會議還在繼續著,賀泗一直低著頭翻找著電腦里的文件,心底卻是一片凌亂。
然後他又忽然想起剛才教余枝做飯的事情,以前余枝很擅長做飯菜的,仿佛一下子又一竅不通了,然後他又想起更詫異的事情來。

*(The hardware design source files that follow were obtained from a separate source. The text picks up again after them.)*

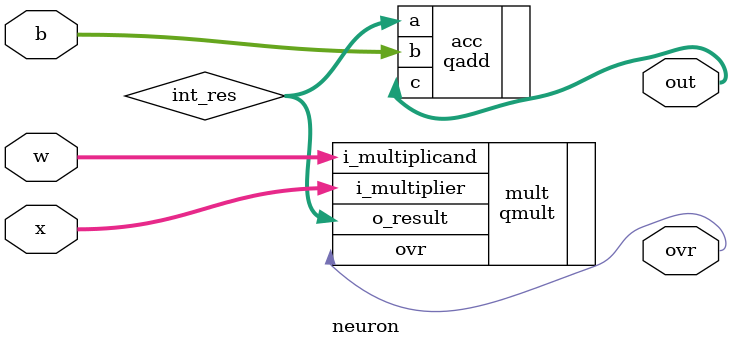
<source format=v>
`timescale 1ns / 1ps


module neuron(
        w, x, b, ovr, out
    );
    
//    input wire clk, enable, rst;
    input wire [7:0] w, x, b;
    output wire ovr;
    output wire [7:0] out;
    
    wire [7:0] int_res;
    
    qmult mult (.i_multiplicand(w), .i_multiplier(x), .o_result(int_res), .ovr(ovr));
    qadd acc (.a(int_res), .b(b), .c(out));
    
    
endmodule

</source>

此時一個教授拍了拍賀泗的肩膀,「關於這一塊你找到什麼文獻之類的嗎?或者有什麼要補充的?」
「忘放鹽了……」賀泗慢慢的呢喃,「她應該知道吧!」
周圍人都笑了起來,一個個老的都沒有幾顆牙齒了,笑聲卻極為洪亮。
「好難吃……」呵呵扭著頭,滿臉的嫌棄樣子。
余枝滿臉的冤枉,看著桌子上擺滿的飯菜,覺得呵呵是故意找茬,「我是按照你以前的習慣做的,一點都沒改,連調料都是以前的牌子!」
穆止拿了一雙筷子,夾起一塊土豆放在嘴裡,皺緊了眉,「你是不是忘記放鹽了?」
說著又嘗了另外幾道菜,無奈的嘆了口氣,「都沒放!」
余枝趕緊端回去,放在鍋里熱熱,隨便扔點鹽進去,沒想到再端上來的時候,咸死個人。
這下沒有辦法補救了,余枝只能多倒了一些溫水,自己吃了兩口也吃不進去了,就站起身來,「我去收拾收拾,你們繼續吃!」
呵呵嫌棄的夾起一塊燉肉,還是苦著臉往下咽。
余枝來到洗手間,穆止那身髒兮兮的外套泡在盆中,余枝拿起來,伸手搓洗著,卻感覺自己的手心被硌了一下,她忙將兜里的東西掏出來。
滿是泡沫的手掌上,卻見一個明晃晃的銀戒指。
余枝忽然想起霍嶼來,他曾經送了無數的鑽石戒指給自己,仿佛不過是電影皇后的隨身之物,已經沒有什麼重要意義了,她最想要的一直卻是那血玉的鐲子。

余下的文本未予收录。